Send metrics from apache spark to graphite

Writing down a quick note on how to enable graphite metrics for apache spark. And where it will continue automatically after a restart.

It will not rely in spark-submit, that all examples seems to do.

Configuration file

This is the complete configuration you need in your metrics.properties. This file can be named anything, but to follow the standard javaprograms use it is named properties, for the ini-style configfiles.

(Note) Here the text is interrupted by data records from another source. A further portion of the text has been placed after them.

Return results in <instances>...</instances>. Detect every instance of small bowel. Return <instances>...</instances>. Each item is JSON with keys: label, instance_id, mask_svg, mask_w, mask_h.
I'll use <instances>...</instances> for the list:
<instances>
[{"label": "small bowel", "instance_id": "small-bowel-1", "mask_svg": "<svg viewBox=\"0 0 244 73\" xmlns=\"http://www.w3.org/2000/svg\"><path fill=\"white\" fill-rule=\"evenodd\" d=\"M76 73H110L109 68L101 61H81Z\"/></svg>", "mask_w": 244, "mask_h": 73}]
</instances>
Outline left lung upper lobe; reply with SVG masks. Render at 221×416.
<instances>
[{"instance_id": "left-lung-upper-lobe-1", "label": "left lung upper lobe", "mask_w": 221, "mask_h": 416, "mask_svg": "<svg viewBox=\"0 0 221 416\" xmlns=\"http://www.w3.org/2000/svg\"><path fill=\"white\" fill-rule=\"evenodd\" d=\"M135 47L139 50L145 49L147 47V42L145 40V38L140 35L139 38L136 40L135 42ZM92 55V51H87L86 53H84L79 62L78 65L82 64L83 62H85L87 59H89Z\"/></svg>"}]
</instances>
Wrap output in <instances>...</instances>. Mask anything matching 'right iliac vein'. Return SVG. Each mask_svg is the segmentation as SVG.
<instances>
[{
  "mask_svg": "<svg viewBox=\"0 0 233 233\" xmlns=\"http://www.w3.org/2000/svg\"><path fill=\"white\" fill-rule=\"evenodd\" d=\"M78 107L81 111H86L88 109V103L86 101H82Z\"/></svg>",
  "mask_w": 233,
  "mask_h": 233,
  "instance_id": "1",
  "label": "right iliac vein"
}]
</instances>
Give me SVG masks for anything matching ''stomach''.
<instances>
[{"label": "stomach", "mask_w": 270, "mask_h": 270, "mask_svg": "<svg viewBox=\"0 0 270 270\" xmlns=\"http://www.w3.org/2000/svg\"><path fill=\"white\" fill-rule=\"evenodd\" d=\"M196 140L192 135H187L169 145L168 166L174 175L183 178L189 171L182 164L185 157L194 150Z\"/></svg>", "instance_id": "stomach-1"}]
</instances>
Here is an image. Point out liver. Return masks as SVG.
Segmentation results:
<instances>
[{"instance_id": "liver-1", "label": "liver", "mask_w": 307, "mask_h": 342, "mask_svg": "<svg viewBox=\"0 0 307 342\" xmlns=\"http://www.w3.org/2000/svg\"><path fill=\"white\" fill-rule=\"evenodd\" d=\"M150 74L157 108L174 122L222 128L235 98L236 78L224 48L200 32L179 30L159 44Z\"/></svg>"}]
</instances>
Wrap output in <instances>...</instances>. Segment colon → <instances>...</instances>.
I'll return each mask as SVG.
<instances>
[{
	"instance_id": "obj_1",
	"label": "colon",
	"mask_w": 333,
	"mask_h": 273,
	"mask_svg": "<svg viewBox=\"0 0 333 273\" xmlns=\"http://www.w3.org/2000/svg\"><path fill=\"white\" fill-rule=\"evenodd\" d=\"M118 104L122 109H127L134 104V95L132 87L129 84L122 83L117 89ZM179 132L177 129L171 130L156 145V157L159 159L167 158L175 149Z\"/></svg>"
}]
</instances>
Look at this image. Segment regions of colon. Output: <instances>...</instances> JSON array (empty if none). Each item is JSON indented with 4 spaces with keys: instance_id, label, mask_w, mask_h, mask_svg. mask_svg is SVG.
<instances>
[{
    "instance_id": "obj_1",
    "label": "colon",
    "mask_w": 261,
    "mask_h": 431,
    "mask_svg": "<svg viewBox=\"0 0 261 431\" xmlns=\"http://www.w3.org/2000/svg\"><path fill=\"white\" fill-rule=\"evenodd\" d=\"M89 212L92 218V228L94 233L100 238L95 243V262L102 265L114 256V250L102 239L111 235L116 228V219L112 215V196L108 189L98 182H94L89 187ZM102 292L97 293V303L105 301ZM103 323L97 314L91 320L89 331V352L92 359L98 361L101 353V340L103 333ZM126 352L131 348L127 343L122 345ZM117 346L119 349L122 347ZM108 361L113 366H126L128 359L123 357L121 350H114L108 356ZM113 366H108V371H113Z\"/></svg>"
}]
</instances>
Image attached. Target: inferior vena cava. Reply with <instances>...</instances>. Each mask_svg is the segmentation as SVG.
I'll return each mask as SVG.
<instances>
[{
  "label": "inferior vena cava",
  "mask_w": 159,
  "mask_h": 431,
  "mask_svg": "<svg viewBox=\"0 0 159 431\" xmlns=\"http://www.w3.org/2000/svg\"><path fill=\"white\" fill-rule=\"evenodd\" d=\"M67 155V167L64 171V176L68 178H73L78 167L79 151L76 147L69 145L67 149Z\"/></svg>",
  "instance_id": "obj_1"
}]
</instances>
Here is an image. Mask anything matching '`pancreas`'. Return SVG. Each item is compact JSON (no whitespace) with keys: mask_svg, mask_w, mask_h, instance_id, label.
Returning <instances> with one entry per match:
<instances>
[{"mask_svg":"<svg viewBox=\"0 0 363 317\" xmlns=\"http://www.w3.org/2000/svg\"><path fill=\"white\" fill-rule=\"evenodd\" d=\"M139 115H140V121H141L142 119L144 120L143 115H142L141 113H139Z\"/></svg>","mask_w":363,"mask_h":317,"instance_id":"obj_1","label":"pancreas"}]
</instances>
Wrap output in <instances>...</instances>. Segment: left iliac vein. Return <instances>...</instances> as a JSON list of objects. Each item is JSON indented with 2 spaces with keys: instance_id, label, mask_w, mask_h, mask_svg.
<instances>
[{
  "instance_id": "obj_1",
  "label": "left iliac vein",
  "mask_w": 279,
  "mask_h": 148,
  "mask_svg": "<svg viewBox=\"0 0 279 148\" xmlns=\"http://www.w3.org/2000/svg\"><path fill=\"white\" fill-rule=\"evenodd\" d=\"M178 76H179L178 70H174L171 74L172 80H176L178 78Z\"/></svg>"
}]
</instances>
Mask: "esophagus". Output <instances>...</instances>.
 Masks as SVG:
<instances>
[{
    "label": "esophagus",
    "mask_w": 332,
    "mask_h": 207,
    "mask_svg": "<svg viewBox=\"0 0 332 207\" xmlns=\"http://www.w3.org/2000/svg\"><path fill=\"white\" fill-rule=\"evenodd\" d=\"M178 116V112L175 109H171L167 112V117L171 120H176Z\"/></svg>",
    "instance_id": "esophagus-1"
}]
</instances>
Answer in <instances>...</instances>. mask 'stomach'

*.sink.Graphite.class=org.apache.spark.metrics.sink.GraphiteSink
*.sink.Graphite.host=metrics.internal.network
*.sink.Graphite.port=2003
*.sink.Graphite.prefix=services.spark.hostname
*.sink.Graphite.period=10
*.sink.Graphite.unit=seconds
*.sink.Graphite.protocol=tcp

Note: This configuration file is case sensitive “Graphite is not the same as graphite”

Starting up

There is a file named spark-env.sh that is sourced if available when spark starts. Here you want to add this line.

SPARK_DAEMON_JAVA_OPTS='-Dspark.metrics.conf=/opt/etc/spark/metrics.properties'

My file have smoe more properties and then it looks like this:

SPARK_DAEMON_JAVA_OPTS='-Dspark.metrics.conf=/opt/etc/spark/metrics.properties -Dspark.deploy.zookeeper.url=zookeeper01:2181,zookeeper02:2181,zookeeper03:2181 -Dspark.deploy.recoveryMode=ZOOKEEPER'

Since it talks to a zookeeper cluster for leader election.

Graphite prefix

I use a prefix standard in my graphite that is:

hostname.metric.submetric

And for services I use

services.service.metric

This separates hosts and services nicely.

Under the *.sink.Graphite.prefix you supply there will be a subfolder named “master” or “worker” depending on the spark role you are starting.